### [Consigne]
Dans le passage du récit sur l'Alsace de 1870 qui s'ouvre sur les mots « Mes ascendants directs » et se clôt sur « financières trop importantes. », remplacez « ascendants » par « ancêtres », puis recopiez ce passage.

Alors cette année 1869, il ne saurait la qualifier. Était-elle belle, parce qu’elle lui avait donné la joie d’être grand-père ? Ou terrible, parce qu’elle lui avait arraché l’amour de sa vie ? Peut-être était-elle simplement humaine — tissée d’espoir et de peine, de promesses et de pertes. Comme toutes les vies, au fond. Et pas le temps de se lamenter….

En 1870, la guerre éclate entre la France et la Prusse, marquant le début d’un conflit aussi bref que brutal. Très vite, l’armée prussienne, bien préparée et très déterminée, déferle sur le territoire français avec une puissance fulgurante, violente, affligeante. Après plusieurs défaites françaises, dont la cuisante capitulation de Sedan, la France s’incline. Le traité de Francfort, signé en 1871, scelle une douloureuse défaite : l’Alsace et une partie de la Lorraine sont annexées par l’Empire allemand. Vous avez bien lu « annexée » mais certains entendront « vendues »...

L’Alsace bascule sous domination allemande, et avec elle, des milliers de vies.
Dans les foyers alsaciens, ce ne sont pas seulement les frontières qui changent, ce sont aussi les cœurs qui se divisent, des fratries qui se déchirent. Une même famille se retrouve face à un choix impossible : rester sur la terre natale, désormais allemande, ou partir vers la France de l’Intérieur, quitte à tout abandonner.

Mes ascendants directs ont fait le choix de partir ; loin de moi l’idée de les juger mais je m’interroge sur les motivations. Quitter Oberhaslach signifie abandonner ses biens, ses terres et ses outils, ce qui représente un sacrifice financier énorme ; c’est aussi abandonner les tombes où leurs morts ont été déposés…. bien sûr, ils ont pu emporter quelques affaires, mais le plus gros est resté en raison de contraintes logistiques et financières trop importantes.

En 1871, Nicolas est l’aîné de la fratrie ; la plupart de ses frères et sœurs sont décédés ou bien mariés ; Rosine, trop rapidement veuve, restera à Oberhaslach avec ses deux enfants encore vivants ; le « petit » Joseph est déjà parti s’installer à Neufchateau, dans les Vosges, pour mener sa vie avec Marie Anne.

Autour du patriarche, les discussions sont animées : Nicolas écoute chacun de ses enfants et respecte leurs choix :

  • l’ainé Edouard, reste à Oberhaslach ; c’est un solide gaillard qui vient de prendre épouse et son fils a tout juste quelques mois ; profondément enraciné dans sa région, il ne quittera pas son village, faisant courir le risque d’une mort certaine à son fils Florent,

  • Emile, jeune marié à mon SOSA 17, ne discutera pas l’ordre paternel ; mais il perdra un fils alors âgé de 6 mois à l’issue d’un long voyage qui les mènera tous à Reims,

  • Charles, tout juste majeur, Florent 15 ans et Louis 13 ans seront également du voyage,

  • quant à Marie Catherine, 20 ans, elle prend le parti de son frère ainé ; elle épouse quelques années plus tard un oberhaslachois, pour mourir en couches d’un premier enfant né sans vie…..

Extractions de texte page par page

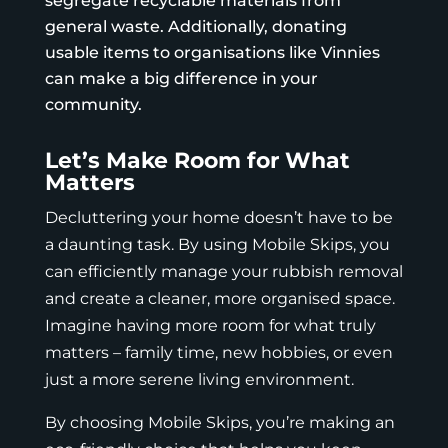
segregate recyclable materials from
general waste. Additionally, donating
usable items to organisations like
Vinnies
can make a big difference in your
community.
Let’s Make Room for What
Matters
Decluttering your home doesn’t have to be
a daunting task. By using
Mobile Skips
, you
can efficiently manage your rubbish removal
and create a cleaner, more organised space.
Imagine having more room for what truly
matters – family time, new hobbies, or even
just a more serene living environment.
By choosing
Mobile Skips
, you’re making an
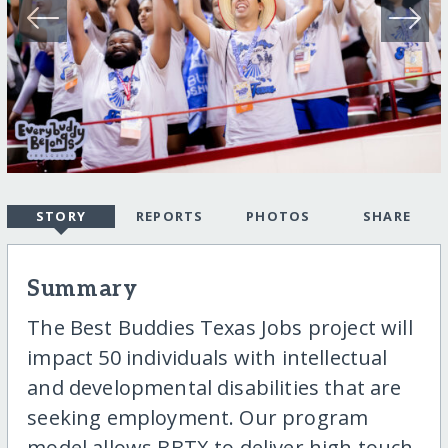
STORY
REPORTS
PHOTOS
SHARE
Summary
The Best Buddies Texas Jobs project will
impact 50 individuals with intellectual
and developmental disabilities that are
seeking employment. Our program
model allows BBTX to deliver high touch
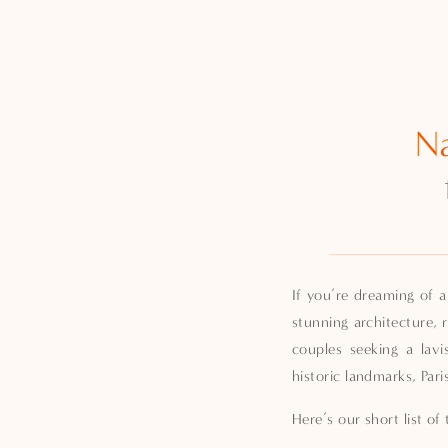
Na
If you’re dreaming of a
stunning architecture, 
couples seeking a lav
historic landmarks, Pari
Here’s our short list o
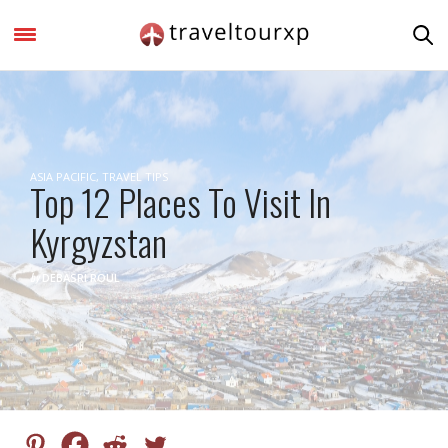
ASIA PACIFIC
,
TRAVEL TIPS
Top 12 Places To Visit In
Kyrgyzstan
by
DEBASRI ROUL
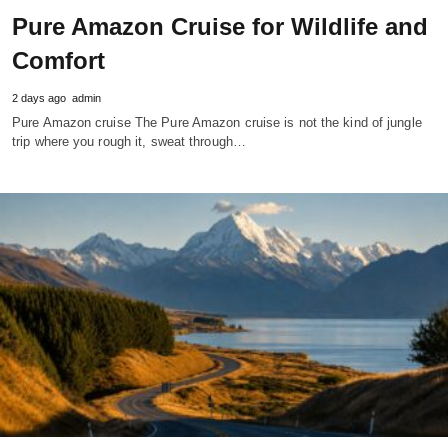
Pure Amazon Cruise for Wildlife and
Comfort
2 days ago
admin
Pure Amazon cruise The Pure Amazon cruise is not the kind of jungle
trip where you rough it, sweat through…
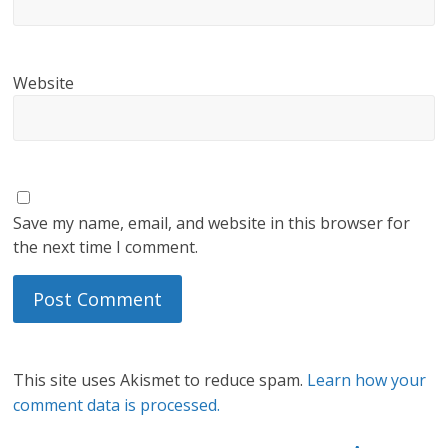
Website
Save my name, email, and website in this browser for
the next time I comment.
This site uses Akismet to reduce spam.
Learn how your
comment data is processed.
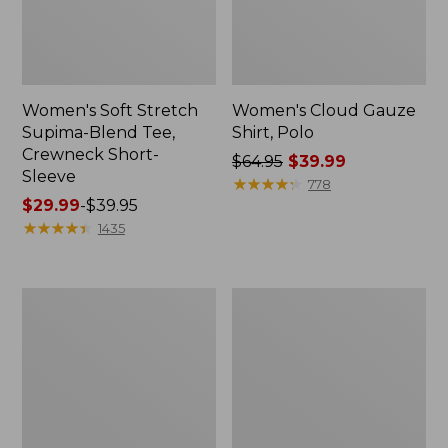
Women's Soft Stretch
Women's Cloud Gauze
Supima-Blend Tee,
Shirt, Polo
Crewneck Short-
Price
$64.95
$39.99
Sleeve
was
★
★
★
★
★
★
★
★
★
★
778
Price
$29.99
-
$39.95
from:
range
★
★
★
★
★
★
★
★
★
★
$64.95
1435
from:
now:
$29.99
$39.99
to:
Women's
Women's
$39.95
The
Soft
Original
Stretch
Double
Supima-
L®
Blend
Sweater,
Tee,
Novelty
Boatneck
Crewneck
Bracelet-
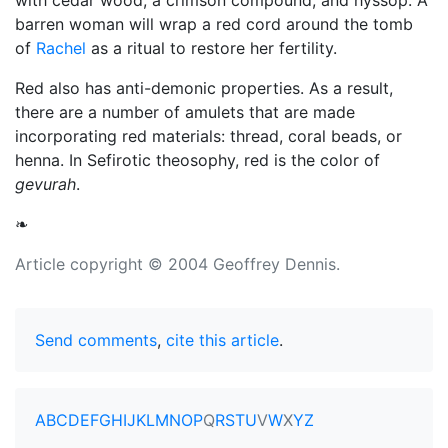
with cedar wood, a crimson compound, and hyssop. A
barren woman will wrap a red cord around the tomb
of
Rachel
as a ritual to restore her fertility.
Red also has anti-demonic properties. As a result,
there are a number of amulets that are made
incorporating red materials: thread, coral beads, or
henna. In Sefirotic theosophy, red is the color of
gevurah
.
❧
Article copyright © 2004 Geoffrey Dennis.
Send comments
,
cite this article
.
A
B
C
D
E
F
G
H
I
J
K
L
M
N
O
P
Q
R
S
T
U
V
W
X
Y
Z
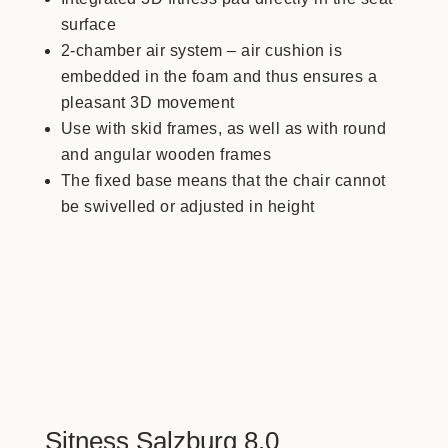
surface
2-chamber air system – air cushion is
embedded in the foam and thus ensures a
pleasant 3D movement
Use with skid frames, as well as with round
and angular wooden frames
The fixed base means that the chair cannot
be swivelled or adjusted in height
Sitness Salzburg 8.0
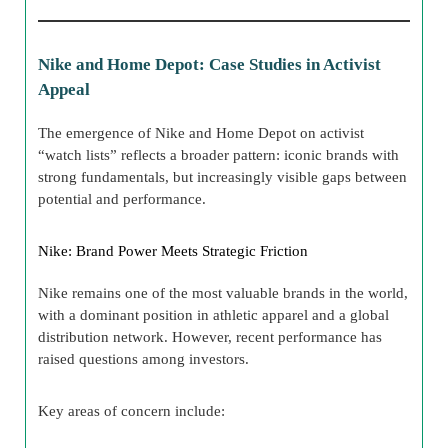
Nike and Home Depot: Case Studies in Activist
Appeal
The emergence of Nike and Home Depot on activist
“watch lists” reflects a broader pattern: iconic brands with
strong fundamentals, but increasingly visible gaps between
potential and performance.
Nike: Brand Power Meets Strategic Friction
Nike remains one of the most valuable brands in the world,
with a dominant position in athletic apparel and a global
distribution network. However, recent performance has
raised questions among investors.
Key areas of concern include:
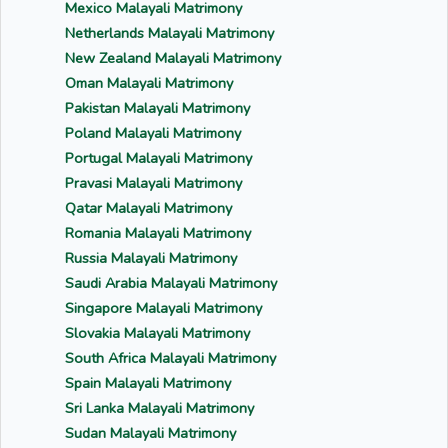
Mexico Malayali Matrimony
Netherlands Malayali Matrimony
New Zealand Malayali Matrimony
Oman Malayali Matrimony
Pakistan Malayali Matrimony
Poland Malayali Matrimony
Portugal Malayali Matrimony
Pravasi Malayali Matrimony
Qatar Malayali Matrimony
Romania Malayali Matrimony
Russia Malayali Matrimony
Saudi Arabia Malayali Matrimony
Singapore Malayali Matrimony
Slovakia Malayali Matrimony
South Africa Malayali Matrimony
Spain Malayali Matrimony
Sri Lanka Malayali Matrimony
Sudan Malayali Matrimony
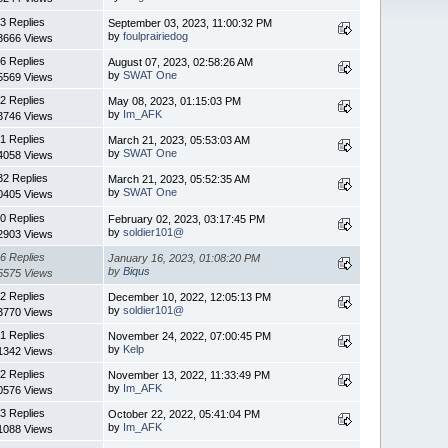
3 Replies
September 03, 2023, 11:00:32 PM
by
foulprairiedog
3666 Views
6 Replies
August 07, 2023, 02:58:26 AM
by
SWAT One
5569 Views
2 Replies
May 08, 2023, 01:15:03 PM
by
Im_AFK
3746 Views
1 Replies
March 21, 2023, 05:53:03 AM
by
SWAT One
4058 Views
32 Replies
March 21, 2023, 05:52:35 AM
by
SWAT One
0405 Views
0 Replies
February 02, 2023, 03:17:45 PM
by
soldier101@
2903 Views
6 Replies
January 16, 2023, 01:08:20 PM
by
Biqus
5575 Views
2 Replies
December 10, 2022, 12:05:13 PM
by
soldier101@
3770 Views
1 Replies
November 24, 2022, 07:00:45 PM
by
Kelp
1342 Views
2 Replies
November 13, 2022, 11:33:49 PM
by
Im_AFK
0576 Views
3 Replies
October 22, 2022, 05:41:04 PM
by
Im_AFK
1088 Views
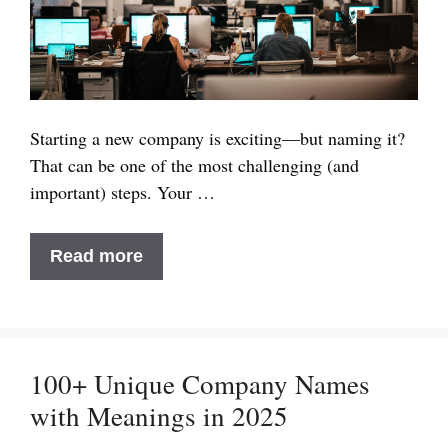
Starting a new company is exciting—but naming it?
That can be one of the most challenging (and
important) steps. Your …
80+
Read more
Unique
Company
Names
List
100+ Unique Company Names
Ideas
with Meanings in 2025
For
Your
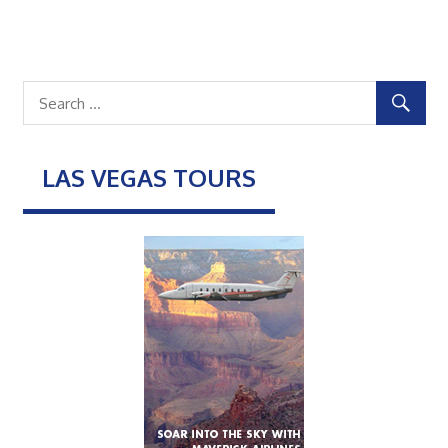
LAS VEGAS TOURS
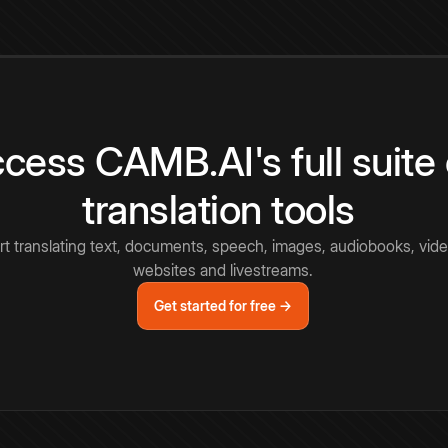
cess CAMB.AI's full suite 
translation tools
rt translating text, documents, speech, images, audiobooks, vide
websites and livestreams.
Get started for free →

### [Résultat de l'exercice]
Mes ancêtres directs ont fait le choix de partir ; loin de moi l’idée de les juger mais je m’interroge sur les motivations. Quitter Oberhaslach signifie abandonner ses biens, ses terres et ses outils, ce qui représente un sacrifice financier énorme ; c’est aussi abandonner les tombes où leurs morts ont été déposés…. bien sûr, ils ont pu emporter quelques affaires, mais le plus gros est resté en raison de contraintes logistiques et financières trop importantes.